Na Escola Oswaldo Cruz, alta madrugada, com uma garrafa de cachaça que corria de mão em mão, Carlinhos, Adolfo, Ginura, Olavo e Bessinha discutiam o momento político. Pura falta do que fazer; pura irresponsabilidade:
- O momento pede que a gente dê uma basta nisso que tá aí... - Dizia Ginura, 18 anos.
- No Rio e em São Paulo a coisa tá pegando fogo... - Replicava Olavo, 19 anos.
- Eu, de dentro do exército, posso ajudar arregimentando pessoas que me ajudem a desviar armas. - Sonhava o soldado Bessa, 18 anos, recém incorporado nas Forças Armadas.
- Eu não sei o que posso fazer, mas podem contar comigo! - Falou Adolfo, 15 anos, sem nem pensar no que dizia.
- Nós somos a semente do Poder Jovem e temos que mostrar que aqui também tem contra-revolucionários. O Poder Jovem vai tomar conta desse País! - Bradou empolgadamente Carlinhos, 20 anos, tirando de cima dos olhos uma mecha de sua vasta e escorrida cabeleira à Ronnie Von.
Cinco moleques... Cinco borra-bostas que ouviram o galo cantar, mas não sabiam de onde vinha aquele canto. À guisa de mostrar participação política, falavam e traçavam planos idiotas de uma revolução que não sabiam contra quem nem favor de quê. As madrugadas eram encerradas com elaborado aperto de mão - espécie de senha - inventado por eles, marcando nova reunião para dali a três dias "na mesma bat-hora, no mesmo bat-canal". Essas reuniões eram feitas para decidir que nada ficou decidido.

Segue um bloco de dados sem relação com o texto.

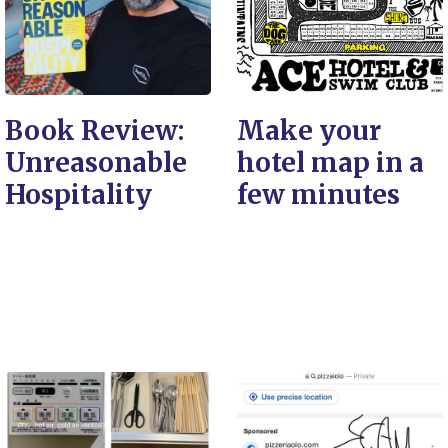
Book Review:
Make your
Unreasonable
hotel map in a
Hospitality
few minutes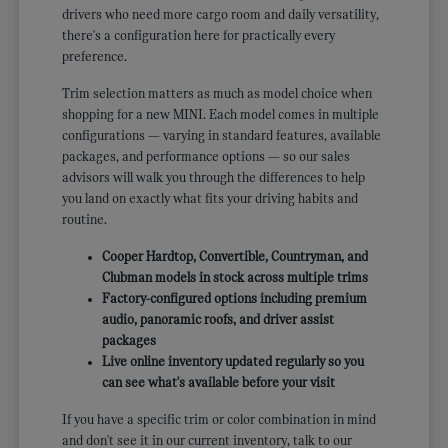
drivers who need more cargo room and daily versatility,
there's a configuration here for practically every
preference.
Trim selection matters as much as model choice when
shopping for a new MINI. Each model comes in multiple
configurations — varying in standard features, available
packages, and performance options — so our sales
advisors will walk you through the differences to help
you land on exactly what fits your driving habits and
routine.
Cooper Hardtop, Convertible, Countryman, and
Clubman models in stock across multiple trims
Factory-configured options including premium
audio, panoramic roofs, and driver assist
packages
Live online inventory updated regularly so you
can see what's available before your visit
If you have a specific trim or color combination in mind
and don't see it in our current inventory, talk to our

Ao fim das férias, cada um tomou seu caminho: Ginura e Carlinhos retomaram seus estudos em Brasília, Olavo se foi para Belo Horizonte, Bessinha seguiu participando das manobras no exército e Adolfo voltou para as modorrentas aulas do "Euclides da Cunha".
O tempo passou, iniciou-se a abertura lenta e gradual, veio a campanha pelas diretas, o fim do "prendo e arrebento" instituído por Figueredo, a eleição de Tancredo, o caótico governo Sarney, a fracassada administração Collor de Melo, o tresloucado cometa Itamar Franco, os oito anos "reais" de FHC e, finalmente, a fase "neo-qualquer-coisa" do PT. O Poder Jovem, além do desastrado roubo e destruição acidental de um jipe chapa-branca, nada fez para mudar os rumos do País ao longo desse tempo.
Há poucos dias, Adolfo viu na Rodoviária, ao longe, uma silhueta que lhe pareceu familiar; apesar do corpo roliço, a barriga proeminente e parcos fios brancos no lugar da outrora vasta cabeleira à Ronnie Von, não teve dúvidas: ali estava Carlinhos que, ao ser tocado nas costas, voltou-se e se deparou com a figura do "ex-revolucionário" atrás de grossas lentes corretivas de miopia, cabeça tomada por fios prateados, muitos pés-de-galinha nos cantos da face e horrível barriga sobre o cós da calça. Carlinhos abriu um sorriso que logo transformou-se em desalento quando, ironicamente, Adolfo falou se referindo a ambos:
- Meu amigo Carlinhos...: isso aqui é tudo o que restou do Poder Jovem?